ASSIGNMENT A - In the passage on advertising below, how many years does the speaker say they have worked in the business?

PASSAGE PROVIDED -
If you ask me to nominate my favourite client company, over the years it’s without doubt been VW. Here’s brand that wasn’t just there at the beginning of the creative revolution, but has remained at the forefront of it for the last 50 years – an amazing track record. Year in, year out, VW is there at Cannes and all the other award shows with work that’s witty, smart and compelling. And not just from one country, but from all over the world.

Do you believe advertisement? Do you go and buy when you see a good ad? Do you have any brands that you love? Which and why?
Sure I believe in advertising – I don’t think I could have worked in this business for 34 years without having at least some faith in what I’m doing! I’m sure we’re all familiar with the usual arguments in favour of our industry: it’s the outward sign of a free society, it means we have a choice, it oils the wheels of our economies, it creates jobs, it occasionally brightens our media landscape with great work and so on. And yes, it does have an effect on me – there are brands out there I feel well-disposed towards simply because they’ve spoken to me in a way that’s smart, or informative, or entertaining, or emotionally moving (like the ones I’ve already mentioned).

ASSIGNMENT B - Show each line of the listing that contains the string "Herencia", matching case exactly.

TASK DATA -
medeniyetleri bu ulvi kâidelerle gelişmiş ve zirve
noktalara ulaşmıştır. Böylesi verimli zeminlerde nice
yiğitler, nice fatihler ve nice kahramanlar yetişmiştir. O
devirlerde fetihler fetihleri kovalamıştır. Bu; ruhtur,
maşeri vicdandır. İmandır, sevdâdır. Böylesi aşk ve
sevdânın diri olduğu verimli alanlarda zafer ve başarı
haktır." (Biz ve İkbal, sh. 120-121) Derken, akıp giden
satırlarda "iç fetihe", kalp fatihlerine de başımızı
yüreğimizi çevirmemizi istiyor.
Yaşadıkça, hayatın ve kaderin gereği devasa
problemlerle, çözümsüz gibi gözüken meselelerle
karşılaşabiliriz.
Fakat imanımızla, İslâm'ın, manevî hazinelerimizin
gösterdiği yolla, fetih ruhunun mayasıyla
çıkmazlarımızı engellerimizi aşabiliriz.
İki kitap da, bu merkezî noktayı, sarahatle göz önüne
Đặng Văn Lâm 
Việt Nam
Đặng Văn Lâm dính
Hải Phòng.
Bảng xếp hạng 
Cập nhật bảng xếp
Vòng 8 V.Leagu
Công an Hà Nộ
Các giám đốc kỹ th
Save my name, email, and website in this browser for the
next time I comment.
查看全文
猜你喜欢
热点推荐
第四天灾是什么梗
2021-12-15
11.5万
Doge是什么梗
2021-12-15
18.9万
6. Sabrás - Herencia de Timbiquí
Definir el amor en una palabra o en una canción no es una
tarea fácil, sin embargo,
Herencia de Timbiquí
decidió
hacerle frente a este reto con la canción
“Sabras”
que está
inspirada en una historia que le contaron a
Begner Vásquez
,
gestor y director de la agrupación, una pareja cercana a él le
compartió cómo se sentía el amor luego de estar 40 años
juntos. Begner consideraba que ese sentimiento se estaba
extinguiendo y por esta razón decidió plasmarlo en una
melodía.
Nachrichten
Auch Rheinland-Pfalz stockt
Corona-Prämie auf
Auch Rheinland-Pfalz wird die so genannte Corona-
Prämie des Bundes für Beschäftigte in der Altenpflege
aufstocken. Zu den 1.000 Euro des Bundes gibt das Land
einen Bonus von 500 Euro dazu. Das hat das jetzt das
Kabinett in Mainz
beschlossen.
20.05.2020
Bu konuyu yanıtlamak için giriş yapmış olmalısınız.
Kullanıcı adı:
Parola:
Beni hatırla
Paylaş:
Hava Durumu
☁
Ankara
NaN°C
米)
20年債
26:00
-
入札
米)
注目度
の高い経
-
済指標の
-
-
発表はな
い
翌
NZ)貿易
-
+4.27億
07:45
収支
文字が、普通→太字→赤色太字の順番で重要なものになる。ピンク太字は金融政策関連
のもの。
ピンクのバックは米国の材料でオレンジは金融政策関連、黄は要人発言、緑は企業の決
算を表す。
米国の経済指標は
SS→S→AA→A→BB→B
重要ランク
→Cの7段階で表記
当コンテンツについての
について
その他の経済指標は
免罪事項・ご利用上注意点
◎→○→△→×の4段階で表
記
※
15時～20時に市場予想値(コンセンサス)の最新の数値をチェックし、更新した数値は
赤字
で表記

ANSWER SPACE A - 34 years.

ANSWER SPACE B -
6. Sabrás - Herencia de Timbiquí
Herencia de Timbiquí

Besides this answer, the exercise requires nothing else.